Last night, four of my translator colleagues and friends (Amanda Powell, Ibrahim Muhawi, Karen McPherson, Adrienne Mitchell) read with me on the wonderful Tsunami Books stage. We heard poetry and prose both funny and dark. Work just out (Adrienne's translation of Beautiful and Dark, by Rosa Montero) and work about to appear (Ibrahim's translation of Darwish's Journal of an Ordinary Grief; Karen's translations of Louise Warren's poems). Amanda generously shared work in progress (a novel by Uriel Quesada), as did Karen (Louise Dupré, Louise Warren). I read from Beyond the Islands, by Alicia Yánez Cossío, due out next summer.

I think we should read aloud to each other more often.

First because it's fun. (I love reading aloud to my children; why stop when the kids begin reading to themselves?) But the warm glow of satisfaction I'm feeling bundles the fun with so many other reasons for reading together.

There's the corrective--reading as revision. I heard my own translation differently, reading it aloud (one or two places I might tweak? A question here and there as to whether it was funnier out loud or on the page?). I heard it also in the response of the audience--laughing, shifting, quiet--and the bits people mentioned afterward.

There's revisiting, rereading. I had read Adrienne's translation when it came out. Now it was a pleasure to hear it in her voice, rather than my own reading-in-my-head voice, and to visualize those stark, surprising images out of the near darkness of the bookstore reading room.

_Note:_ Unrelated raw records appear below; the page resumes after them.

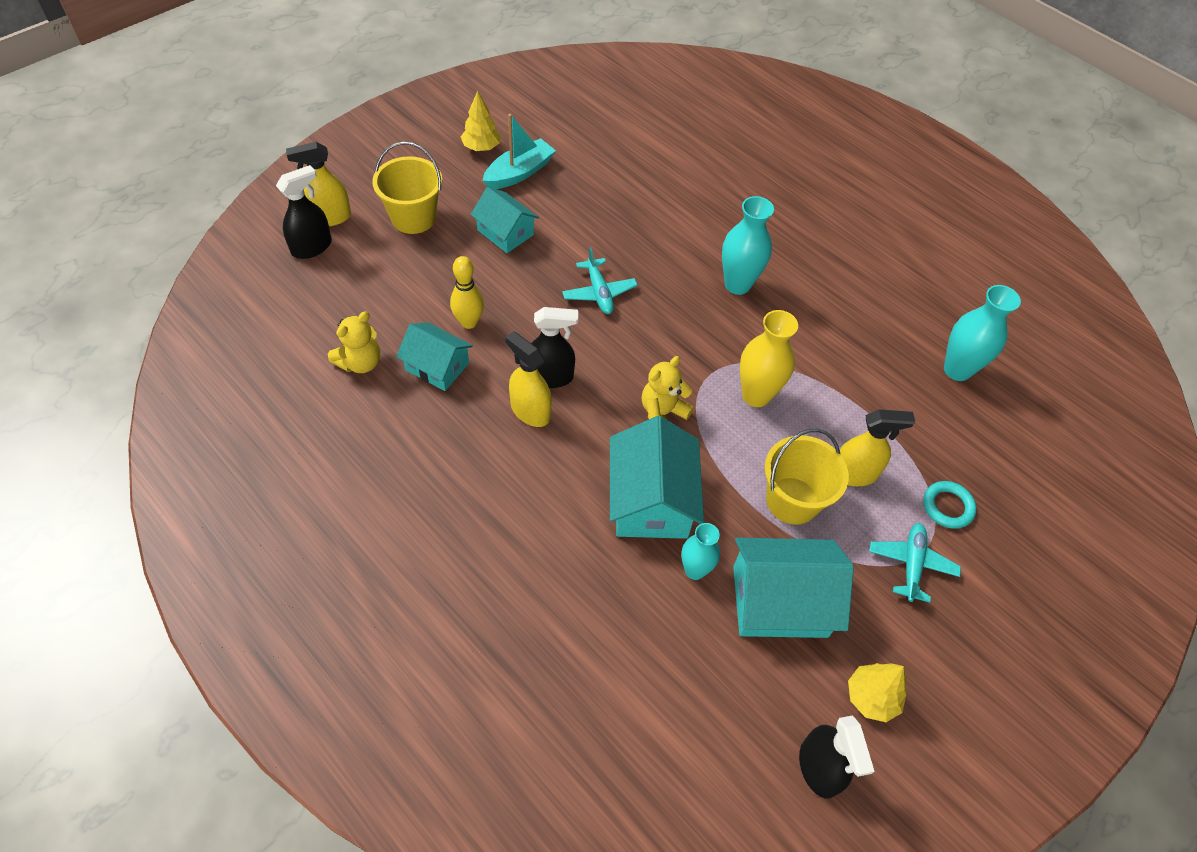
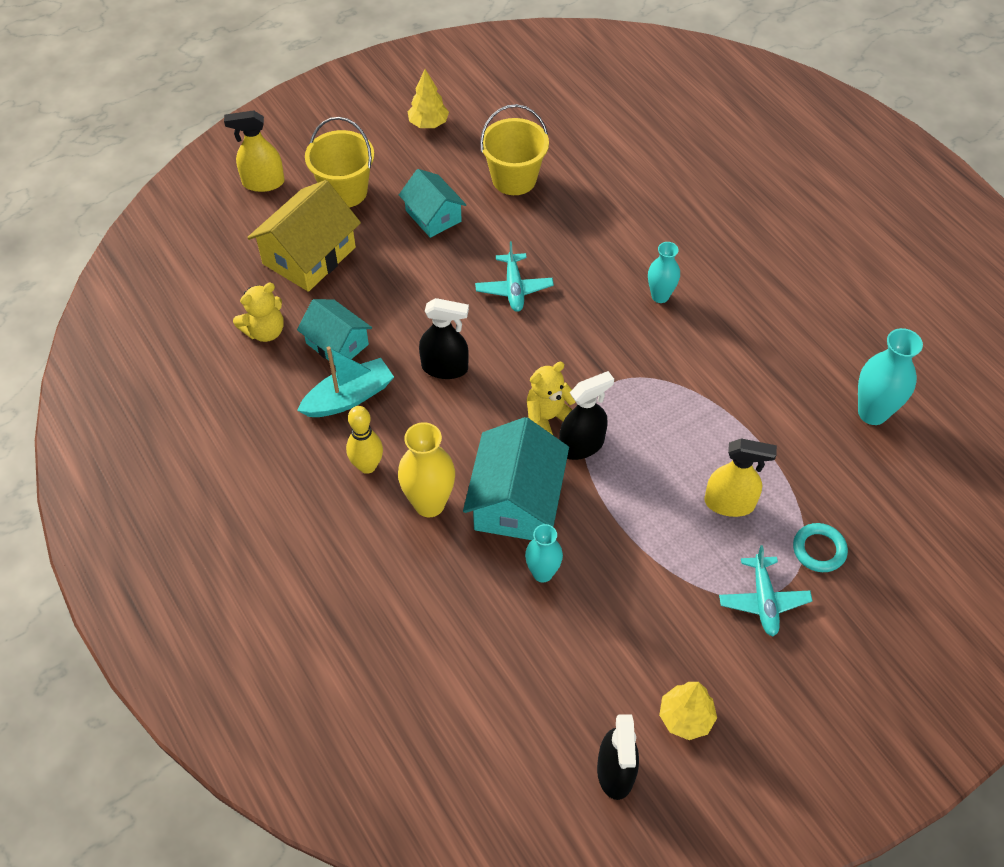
camera: 15 degrees right, 0 degrees up
black spray bottle [276,165,332,259] -> black spray bottle moved to [559,371,614,460]
yellow bowling pin [450,256,484,329] -> yellow bowling pin moved to [346,406,383,474]
turquoise boat [482,114,556,189] -> turquoise boat moved to [297,346,394,417]
yellow spray bottle [505,331,552,427] -> none
turquoise vase [722,196,774,295] -> turquoise vase [648,242,680,303], size x0.64
turquoise house [733,538,854,638] -> none
yellow vase [740,310,798,407] -> yellow vase moved to [398,422,455,517]
yellow bucket [765,429,849,525] -> yellow bucket moved to [480,104,549,195]
turquoise plane [869,523,961,603] -> turquoise plane turned 150 degrees clockwise [719,545,812,636]
none -> yellow house [247,180,361,292]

There's the shortcut: with so much to read, I could take an evening to pause, to begin to understand writers whose work I had never read, to dip into other traditions, other voices, than those that usually fill my work and reading life. I have never read Darwish, or Warren, or Dupré, and without translation I never could, because I don't read Arabic or French. We often describe our projects to one another; this was a chance to jump in.

There's the company. Reading is solitary--and I love solitude, and quiet--but sometimes it's good to be reminded that others love that solitude, sometimes a shared solitude, as well.

Reading aloud together felt like permission to dabble, to sample, to meet, to enjoy, to worry, to shudder, to acknowledge: it was all there.

Thanks to everyone who read and everyone who listened. Thanks to our generous host. I hope we can do it again soon.